ABSTRACT

Trade diasporas in the classical world became familiar to modern western European scholars through Homer’s writings. Surprisingly, both the Iliad and the Odyssey contain generally negative views about the role of commerce. The Greeks (rather like the Romans later) preferred the “noble” ideals of military conquest, plunder and colonization to trade. They relied for commercial affairs on the Phoenicians, the legendary “Bedouin of the sea”, who exchanged products and knowledge as far afield as Spain, the British Isles, Greece, Babylon, Persepolis and Thebes. Used of the Phoenicians in early modern history, the expression diaspora was revived to allude to networks of proactive merchants set up to buy and sell their goods along established trade routes. This drew the meaning of the word closer to the Phoenician prototype. Curtin (1984: 2-3) argues that trade diasporas can be traced back even further, providing the “most common institutional form” after the coming of urban life. Merchants from one community would live as aliens in another town, learn the language, the customs and the commercial practices of their hosts then starting the exchange of goods. He continues:

At this stage a distinction appeared between the merchants who moved and settled and those who continued to move back and forth.
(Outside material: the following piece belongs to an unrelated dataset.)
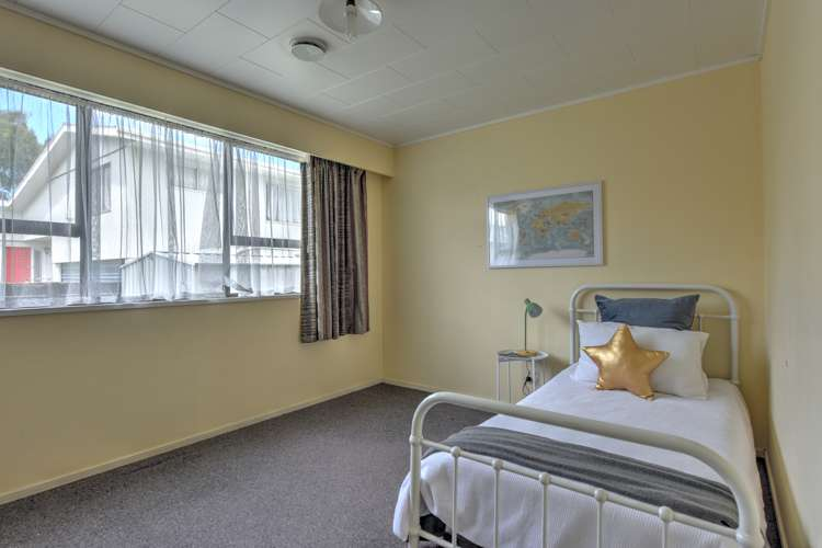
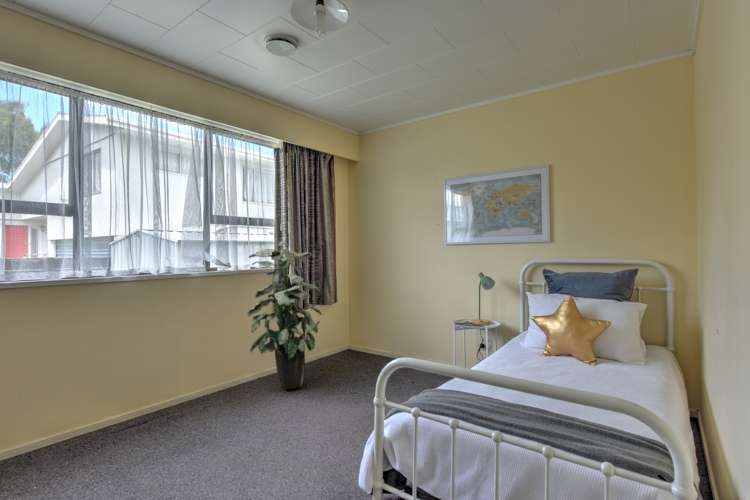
+ indoor plant [246,240,323,390]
What might have begun as a single settlement soon became more complex. . . . The result was an interrelated net of commercial communities forming a trade

network, or trade diaspora – a term that comes from the Greek word for scattering, as in the sowing of grain. . . .Trade communities of merchants living among aliens in associated networks are to be found on every continent and back through time to the very beginning of urban life.